Can you share the remote install non admin scripts?
This. Pritunl is amazingly easy to setup and use.
Because the built-in Windows IPSec implementation breaks all the time.
IPSec has it’s use cases for Site2Site VPNs. But for client VPNs you want a simpler setup.
Windows 10 uses IKEv2 foremost, with SSTP as a fallback. SSTP is only semi-proprietary, but so are all the other “SSL” VPNs. And unlike, say, “AnyConnect” use of dTLS, SSTP has no UDP mode, so you’re always tunneling TCP inside TCP.
we don’t use AD now, but I’ve done a ton of automation work on AD in the past and this would be easy to automate with AD.
Mind sharing the GitHub link? We are thinking of implementing a wire guard vpn and a client provisioning script would be amazing.
Ah that old chestnut. I don’t need to audit the code because everyone else would have. Says everyone.
I think you’ll find there is a surprising amount of open source software and code that is in extensive use without ever having been audited by anyone but the person that wrote it.
Generate new WireGuard config files:
- This creates and writes the config files to a share on my windows server.
Endpoint WireGuard config for non admin users:
- This doesn’t install WireGuard it only configures it so deploy the .msi first.
- Place the endpoint config files in folders named after the hosts if you didn’t use my previous script.
- I run this using my endpoint admin account which isn’t as secure as I’d like. You could probably integrate LAPS instead but I could never workout how.
- Some extra info on how the registry changes work. https://git.zx2c4.com/wireguard-windows/about/
Its on my to-do list to evaluate replacing my solution with https://pritunl.com/ which is open source and looks easier to manage. So might be worth looking at that first.
Since when? I use it with sonicwall and it’s never had an issue
Would be great if someone would build that and pushes it to github.
https://github.com/angristan/wireguard-install
Pulled this a few months ago and changed the following:
- added qrencode -t ansiutf8 command
- added option to reroute internet traffic or just join the local area network
- added option to show display already created client configs
- changed path where configs are saved to a subfolder of the home dir (before they were just thrown to ~/)
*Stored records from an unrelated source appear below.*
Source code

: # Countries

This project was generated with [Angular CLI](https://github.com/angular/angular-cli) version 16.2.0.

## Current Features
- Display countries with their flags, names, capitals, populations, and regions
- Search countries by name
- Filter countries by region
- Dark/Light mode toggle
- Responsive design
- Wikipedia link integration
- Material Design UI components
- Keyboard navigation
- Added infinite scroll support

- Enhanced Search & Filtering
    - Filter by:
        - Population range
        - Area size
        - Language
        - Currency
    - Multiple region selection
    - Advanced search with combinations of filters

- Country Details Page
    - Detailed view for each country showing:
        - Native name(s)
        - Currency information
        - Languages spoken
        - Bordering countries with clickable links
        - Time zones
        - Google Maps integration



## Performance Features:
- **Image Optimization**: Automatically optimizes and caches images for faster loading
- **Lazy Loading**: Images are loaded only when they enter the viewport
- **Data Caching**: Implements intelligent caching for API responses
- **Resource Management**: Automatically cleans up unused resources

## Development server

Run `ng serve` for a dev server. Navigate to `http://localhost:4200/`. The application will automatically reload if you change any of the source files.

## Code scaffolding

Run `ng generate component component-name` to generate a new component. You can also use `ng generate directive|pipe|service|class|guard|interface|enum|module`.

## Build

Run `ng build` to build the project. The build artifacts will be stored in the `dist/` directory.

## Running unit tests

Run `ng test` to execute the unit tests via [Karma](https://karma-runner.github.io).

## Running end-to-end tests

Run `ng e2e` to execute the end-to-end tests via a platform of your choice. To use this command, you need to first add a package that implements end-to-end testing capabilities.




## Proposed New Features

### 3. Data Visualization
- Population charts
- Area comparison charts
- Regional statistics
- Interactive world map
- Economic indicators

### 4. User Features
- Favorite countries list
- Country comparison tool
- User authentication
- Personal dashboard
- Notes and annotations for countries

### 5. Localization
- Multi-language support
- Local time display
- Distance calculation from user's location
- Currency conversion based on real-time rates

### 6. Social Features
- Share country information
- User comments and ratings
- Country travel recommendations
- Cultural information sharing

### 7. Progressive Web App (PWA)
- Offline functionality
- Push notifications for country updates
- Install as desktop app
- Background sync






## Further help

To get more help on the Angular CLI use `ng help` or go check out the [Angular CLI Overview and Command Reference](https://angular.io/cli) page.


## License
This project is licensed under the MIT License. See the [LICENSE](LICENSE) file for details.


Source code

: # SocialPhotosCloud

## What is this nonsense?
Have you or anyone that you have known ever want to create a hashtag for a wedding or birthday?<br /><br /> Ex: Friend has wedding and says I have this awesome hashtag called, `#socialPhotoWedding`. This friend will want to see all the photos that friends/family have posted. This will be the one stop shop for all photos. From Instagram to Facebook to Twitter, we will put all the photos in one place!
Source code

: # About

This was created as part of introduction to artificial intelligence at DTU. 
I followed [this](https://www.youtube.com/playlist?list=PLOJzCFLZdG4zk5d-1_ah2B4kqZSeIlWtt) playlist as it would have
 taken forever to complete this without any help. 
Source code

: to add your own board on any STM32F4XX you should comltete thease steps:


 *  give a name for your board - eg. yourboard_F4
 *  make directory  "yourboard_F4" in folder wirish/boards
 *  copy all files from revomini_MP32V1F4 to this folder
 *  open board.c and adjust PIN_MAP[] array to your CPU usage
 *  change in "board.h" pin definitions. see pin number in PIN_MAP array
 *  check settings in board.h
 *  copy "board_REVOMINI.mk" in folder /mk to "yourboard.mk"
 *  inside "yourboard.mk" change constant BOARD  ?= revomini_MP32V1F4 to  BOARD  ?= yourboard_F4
This is the version i modified: https://pastebin.com/pLiM33Ef
I’d recommend to do a diff and look over the changed they made in comparison to what I did.
That’s very likely a valid point for oddball software that very few people use or care about.
Wireguard, with only 4000 lines of security critical code, not so much. Heck even I have glanced over it just out of curiosity because of all the hubbub (though I freely admit, me not finding anything is not indicative, but that is not the point here; the point is people will dig into it if it gets enough press. And wireguard has).
In any case, what’s the alternative? Speaking for myself, regardless of whether audits have happened or not, I still prefer open source for security critical functions. (I’m not a FOSS fanatic; I see the value of a lot of proprietary systems. But not for security specific stuff).
Sure, though people are actively attempting to hack it as well. Its not just whitehats that are auditing code.
But i think comparing something seldom used with something widely used, and something open againsnt something proprietary is silly anyways.
You have no real proof the code is good regardless, Microsoft didnt even implement AES correctly as was recently discovered. Id take the idea of people auditing code with blindly trusting some corporation offering something for free.
Look at step 8 onwards on this tutorial for a script sample to generate the client .ovpn file with certs built in.
It was just a general comment about assuming open source is safe. Agreed, the likelihood of something malicious not being picked up in a simple and popular open source utility like wireguard is exceptionally unlikely.
“didnt even implement AES incorrectly”
is there a typo in there by any chance? Not sure if you intended a double negative there…
I was talking about wireguard.
the comment you responded to was specifically about wireguard, in fact this whole thread is about wireguard.